Spokesperson for the UN High Commissioner for Human Rights: Rupert Colville
Date: 19 November 2019
We are very concerned by the situation of 13 people who as a form of protest entered a church in Nicaragua, which was subsequently encircled and sealed off by police. We are equally troubled that another group of opposition members was detained after bringing purely humanitarian aid to them, and who have been accused of serious criminal charges as a result.
On 14 November, eight relatives of jailed political opponents and another woman started a hunger strike inside the San Miguel church in Masaya, calling for the release of 130 individuals allegedly detained in the context of the protests. The same day, they found themselves surrounded by the police inside the church, together with the priest and three other people. The police cut water and electrical services off and prevented anyone from entering the church and delivering humanitarian supplies, including insulin for the priest, who has diabetes.
The same night, a group of at least 13 members of the opposition were detained after delivering some water to the people surrounded by the police. Their lawyers claim that their due process guarantees have not been respected. Prominent human rights defenders, such as Amaya Coppens and Olga Valle, are among the 13 persons detained. Coppens is a Belgian-Nicaraguan medical student leader who had been detained in the context of the protests for eight months and who was released on 11 June 2019 under the Amnesty Law. Her detention could be considered an act of reprisal for speaking up about the human rights situation in Nicaragua and reaching out to UN officials and mechanisms. She had recently met with the UN Human Rights Office in Geneva.
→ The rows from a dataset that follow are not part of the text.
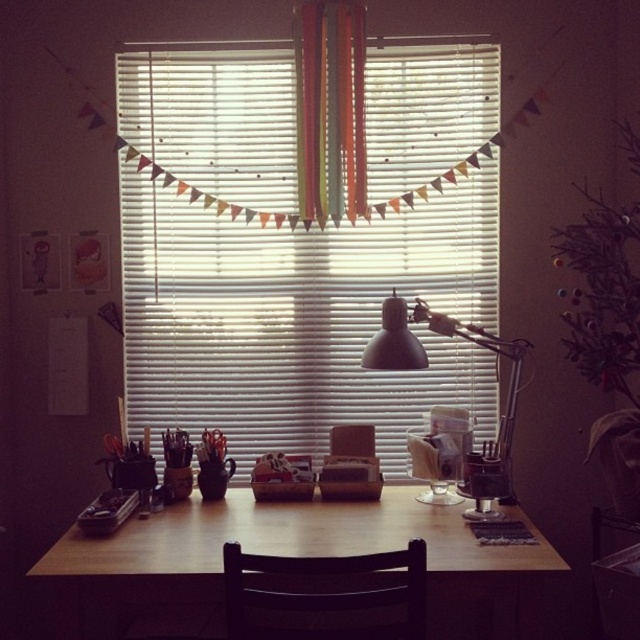
You are standing in front of the desk in the image. There is a point marked at coordinates (300,317). What object is located at this point?

The point at coordinates (300,317) corresponds to the white blinds at center.

You are standing in a room and want to adjust the white blinds at center. If you can reach up to 6 feet, will you be able to reach them?

The white blinds at center are 8.10 feet away from the viewer, so you cannot reach them since your maximum reach is 6 feet.

You are a drone operator trying to capture a photo of two points in a room. The first point is at position point (497,243) and the second point is at point (380,625). If you want to focus on the point that is closer to the camera, which point should you choose?

Point (380,625) is closer to the camera than point (497,243), so you should focus on point (380,625).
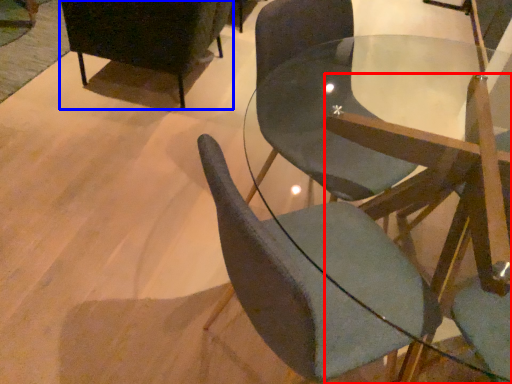
Question: Among these objects, which one is farthest to the camera, chair (highlighted by a red box) or chair (highlighted by a blue box)?

Choices:
 (A) chair
 (B) chair

Answer: (B)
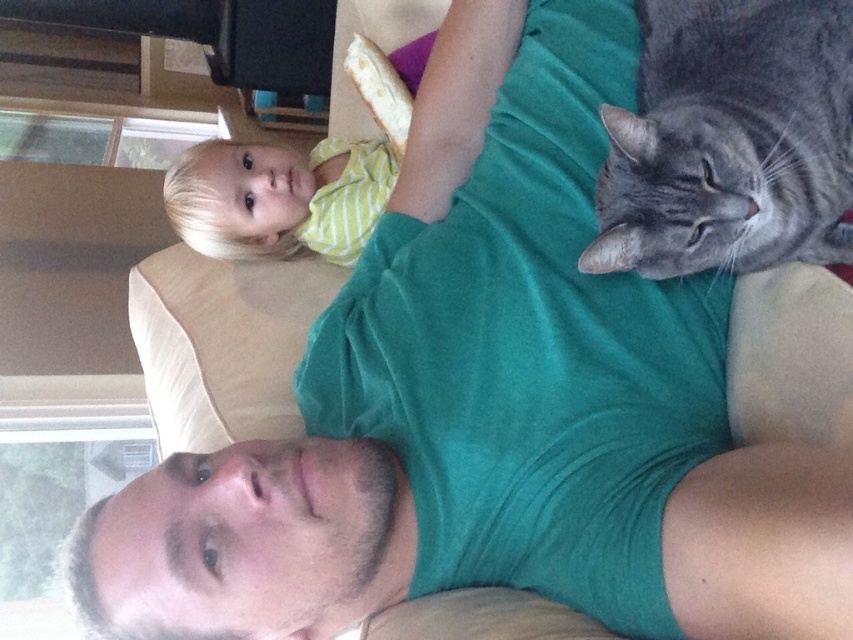
You are taking a photo of the gray tabby cat at upper right and the yellow striped shirt at upper left. Which one should you focus on if you want the one on the right side to be in focus?

You should focus on the gray tabby cat at upper right because it is positioned on the right side of the yellow striped shirt at upper left.

You are a photographer trying to capture a closeup shot of the gray tabby cat at upper right. You are currently positioned 40 inches away from the cat. Can you move closer to get a better shot without exceeding the minimum safe distance of 30 inches? Explain your reasoning.

The gray tabby cat at upper right is currently 35.03 inches away from the camera. Since the minimum safe distance is 30 inches, you can move closer by approximately 5 inches to get a better shot while staying within the safe range.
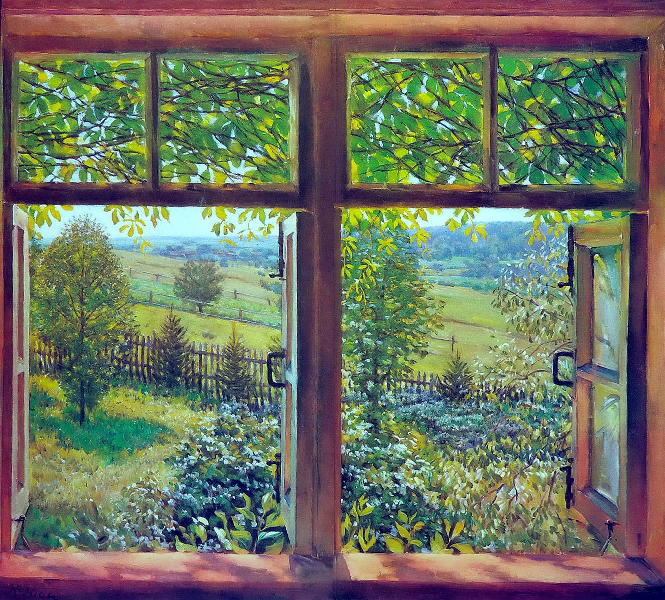
Identify the location of square window at top of image. (100, 127), (215, 127), (411, 142), (558, 136).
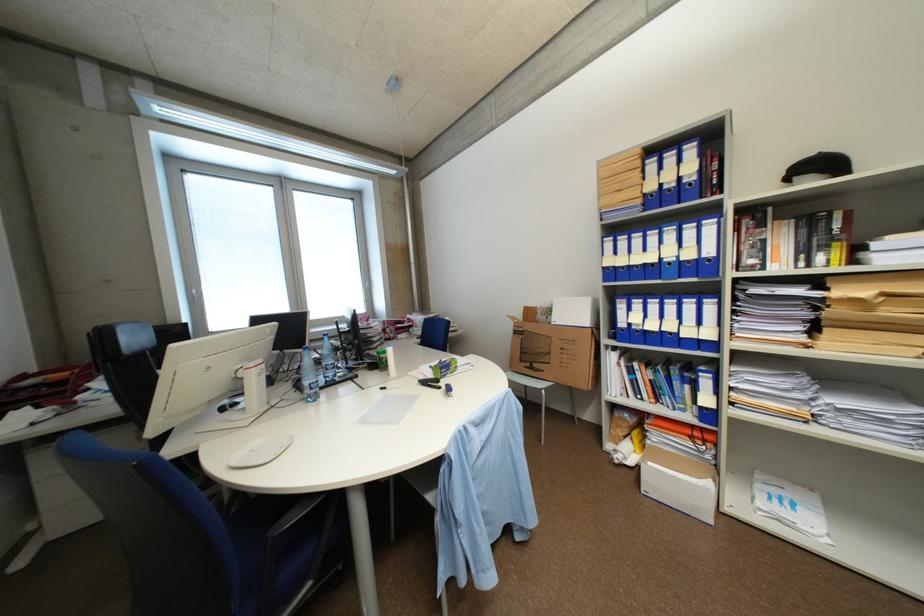
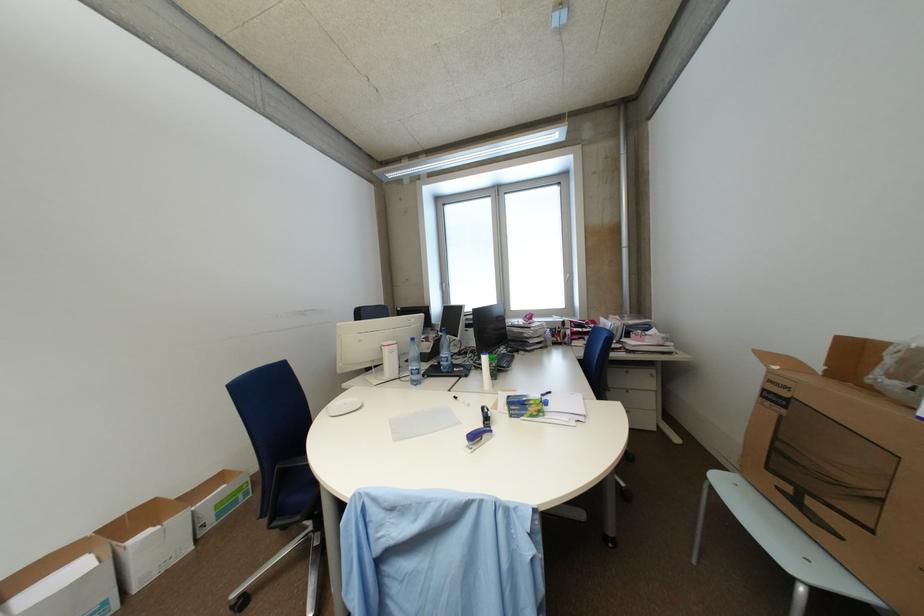
Locate, in the second image, the point that corresponds to (x=320, y=390) in the first image.

(420, 375)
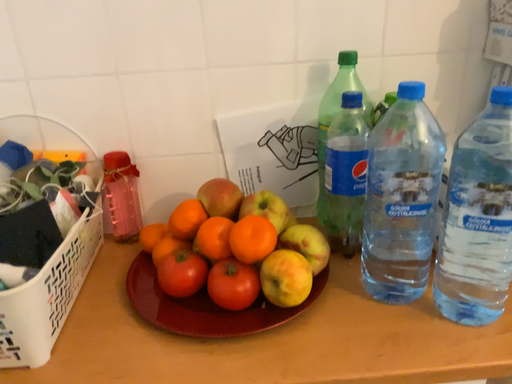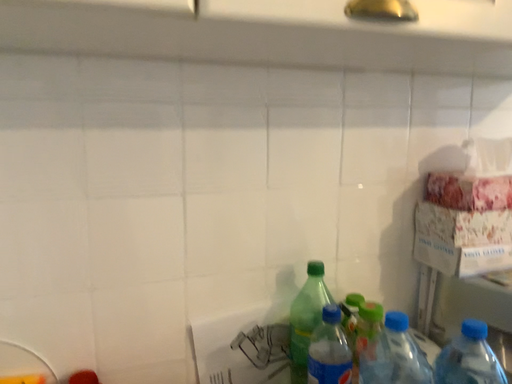
Question: How did the camera likely rotate when shooting the video?

Choices:
 (A) rotated downward
 (B) rotated upward

Answer: (B)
On Monday, the 13 members of the opposition and three other political opponents were charged with trafficking of weapons. We are very concerned that these apparently trumped-up charges may constitute a renewed attempt to stiffle dissent.
We were also informed on Monday that other eight people started a hunger strike inside the catedral of Managua, demanding the release of all individuals detained in the context of the protests. A doctor and an 11-year old child were accompanying them. Dozens of pro-government elements entered the cathedral hours later and reportedly intimidated and attacked them with stones, as well as the priest and a nun seemingly, with the acquiescence of police officers, who had surrounded the premises.
We urge the authorities to ensure the rights of those inside the church, in particular by refraining from interfering with the provision of food, water and medical assistance. Everyone should be allowed to exercise the rights to freedom of expression and peaceful assembly without fear of being attacked. We also call for the release of all those who may be arbitrarily detained and ensure that their fundamental legal safeguards are respected.
The Government must end the persistent repression of dissent and the ongoing pattern of arbitrary arrests and refrain from criminalizing and attacking human rights defenders, political opponents and any other dissenting voices. We reiterate our readiness to support the Nicaraguan State to fulfil its international human rights obligations and go back to the country if access is granted.